-- Data items --
::::

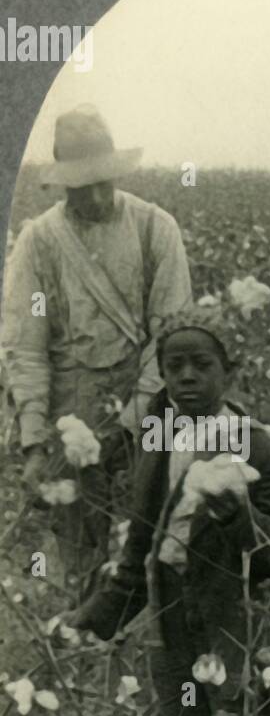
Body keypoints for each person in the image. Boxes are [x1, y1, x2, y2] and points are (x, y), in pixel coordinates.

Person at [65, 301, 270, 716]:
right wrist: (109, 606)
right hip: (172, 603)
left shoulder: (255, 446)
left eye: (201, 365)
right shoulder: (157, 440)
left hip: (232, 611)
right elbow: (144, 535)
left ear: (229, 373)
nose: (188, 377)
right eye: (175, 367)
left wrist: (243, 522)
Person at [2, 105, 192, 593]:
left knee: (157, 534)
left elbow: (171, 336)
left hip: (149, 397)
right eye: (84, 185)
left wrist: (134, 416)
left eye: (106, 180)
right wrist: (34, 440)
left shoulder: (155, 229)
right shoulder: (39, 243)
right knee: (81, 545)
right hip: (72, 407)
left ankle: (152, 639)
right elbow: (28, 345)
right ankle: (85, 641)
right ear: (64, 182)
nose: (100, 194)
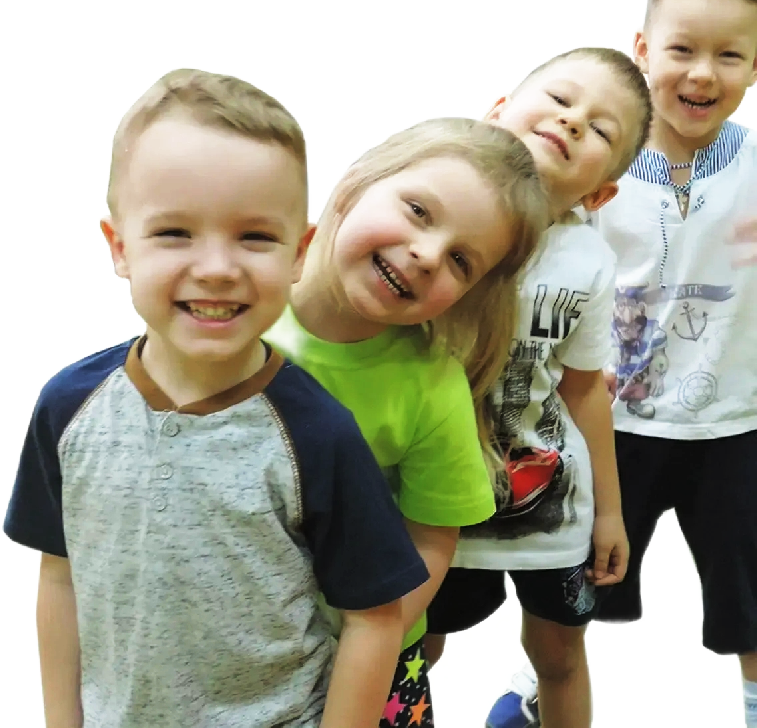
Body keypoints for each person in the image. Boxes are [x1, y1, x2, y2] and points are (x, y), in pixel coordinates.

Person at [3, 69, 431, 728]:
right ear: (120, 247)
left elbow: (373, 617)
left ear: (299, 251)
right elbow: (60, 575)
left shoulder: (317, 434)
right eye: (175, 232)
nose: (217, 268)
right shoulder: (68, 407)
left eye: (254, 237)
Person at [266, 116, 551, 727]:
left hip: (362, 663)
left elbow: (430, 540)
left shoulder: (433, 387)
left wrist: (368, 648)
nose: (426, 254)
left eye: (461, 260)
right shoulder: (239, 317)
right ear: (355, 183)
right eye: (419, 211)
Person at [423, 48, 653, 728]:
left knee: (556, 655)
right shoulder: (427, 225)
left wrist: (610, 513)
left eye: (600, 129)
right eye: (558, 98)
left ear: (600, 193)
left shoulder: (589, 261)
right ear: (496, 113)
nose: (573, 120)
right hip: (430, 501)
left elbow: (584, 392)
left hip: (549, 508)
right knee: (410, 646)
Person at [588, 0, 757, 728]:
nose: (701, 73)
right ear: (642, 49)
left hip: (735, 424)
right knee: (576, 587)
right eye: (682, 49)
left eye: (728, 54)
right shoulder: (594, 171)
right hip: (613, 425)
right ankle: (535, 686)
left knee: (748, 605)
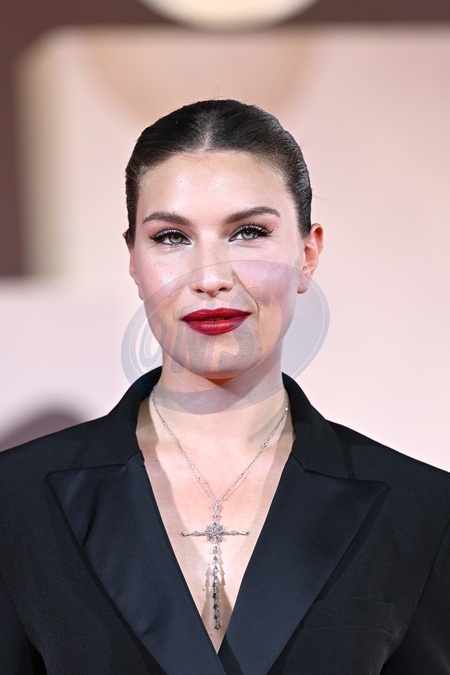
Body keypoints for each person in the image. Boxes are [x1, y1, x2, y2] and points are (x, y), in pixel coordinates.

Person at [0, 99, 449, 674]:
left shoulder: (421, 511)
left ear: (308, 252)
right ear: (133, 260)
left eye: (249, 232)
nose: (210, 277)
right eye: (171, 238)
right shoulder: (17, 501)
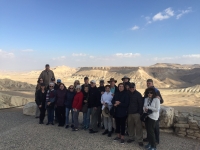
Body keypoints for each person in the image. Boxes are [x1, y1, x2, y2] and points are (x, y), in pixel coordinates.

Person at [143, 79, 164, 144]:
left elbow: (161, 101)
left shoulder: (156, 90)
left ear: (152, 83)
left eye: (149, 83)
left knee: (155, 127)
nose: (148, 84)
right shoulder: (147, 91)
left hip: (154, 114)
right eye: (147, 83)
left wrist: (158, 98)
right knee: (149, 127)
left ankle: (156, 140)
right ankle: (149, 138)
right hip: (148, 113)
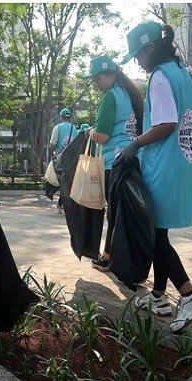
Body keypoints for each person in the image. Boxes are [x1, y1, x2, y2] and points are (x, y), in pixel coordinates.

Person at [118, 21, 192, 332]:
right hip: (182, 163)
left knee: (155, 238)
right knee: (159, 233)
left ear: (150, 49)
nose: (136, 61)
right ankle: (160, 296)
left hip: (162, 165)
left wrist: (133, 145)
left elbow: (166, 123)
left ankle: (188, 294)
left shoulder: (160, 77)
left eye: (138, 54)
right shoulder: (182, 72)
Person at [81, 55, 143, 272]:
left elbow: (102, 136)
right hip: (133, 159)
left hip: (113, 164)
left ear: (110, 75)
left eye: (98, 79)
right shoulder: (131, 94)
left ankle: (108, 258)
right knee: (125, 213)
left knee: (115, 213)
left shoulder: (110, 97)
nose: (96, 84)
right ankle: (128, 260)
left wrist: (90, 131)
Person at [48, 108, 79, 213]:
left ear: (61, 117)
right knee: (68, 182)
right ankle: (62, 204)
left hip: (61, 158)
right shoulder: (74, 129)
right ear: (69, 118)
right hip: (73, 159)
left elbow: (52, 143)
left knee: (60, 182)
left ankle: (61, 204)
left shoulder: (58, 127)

::::

-- What you need to do --
All lines in the records above that contain "ankle" are to be reported.

-- Answer section --
left ankle: (152, 639)
right ankle: (85, 641)
right ankle: (535, 686)
left ankle: (156, 140)
right ankle: (149, 138)
right ankle: (160, 296)
left ankle: (188, 294)
left ankle: (108, 258)
right ankle: (128, 260)
right ankle: (62, 204)
left ankle: (61, 204)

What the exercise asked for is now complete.